The Fed has kept its benchmark lending rate near zero for more than six years, underpinning a strong rally in U.S. stocks.
U.S. industrial production edged up slightly in February, as a big surge by utilities due to a cold winter offset a third straight decline in factory output.
The Federal Reserve says that overall industrial production rose 0.1 percent in February following a 0.3 percent fall in January. Manufacturing growth has slowed over the past six months. U.S. producers have had to contend with a rising dollar, which makes their goods more expensive in foreign markets.
The Fed meeting will "undoubtedly" be the week's highlight for investors, Michael Every, head of Asia-Pacific financial market research at Rabobank, wrote in a commentary. "We might well say goodbye to the key term 'patience,' which has become a rolling rule of thumb for 'a few more months.' In other words, March could officially open the door to a potential June rate hike."
Germany's DAX rose 1.5 percent to 12,036.12, the first time it has traded above 12,000. France's CAC 40 rose 0.6 percent to 5,038, while Britain's FTSE 100 rose 0.5 percent to 6,771. European stocks have surged this year after the European Central Bank announced that it would introduce more stimulus to revive the region's slumping economy.
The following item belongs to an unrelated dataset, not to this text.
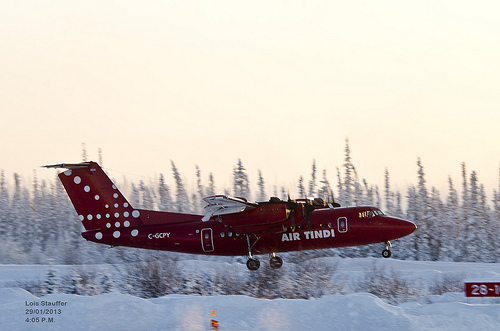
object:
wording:
[281, 229, 336, 243]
Benchmark U.S. crude fell $1.19 to $43.62 a barrel on the New York Mercantile Exchange, after falling earlier to its lowest level in six years. The contract fell $2.21 to close at $44.84 a barrel on Friday. Brent crude, the international benchmark, dropped $1.36 to $53.66 a barrel in London.
In bond trading, prices rose slightly. The yield on the 10-year Treasury note dropped to 2.07 percent from 2.12 percent on Friday.
The euro strengthened to $1.0609 from $1.0497 Friday. The dollar weakened to 121.16 yen from 121.40 yen.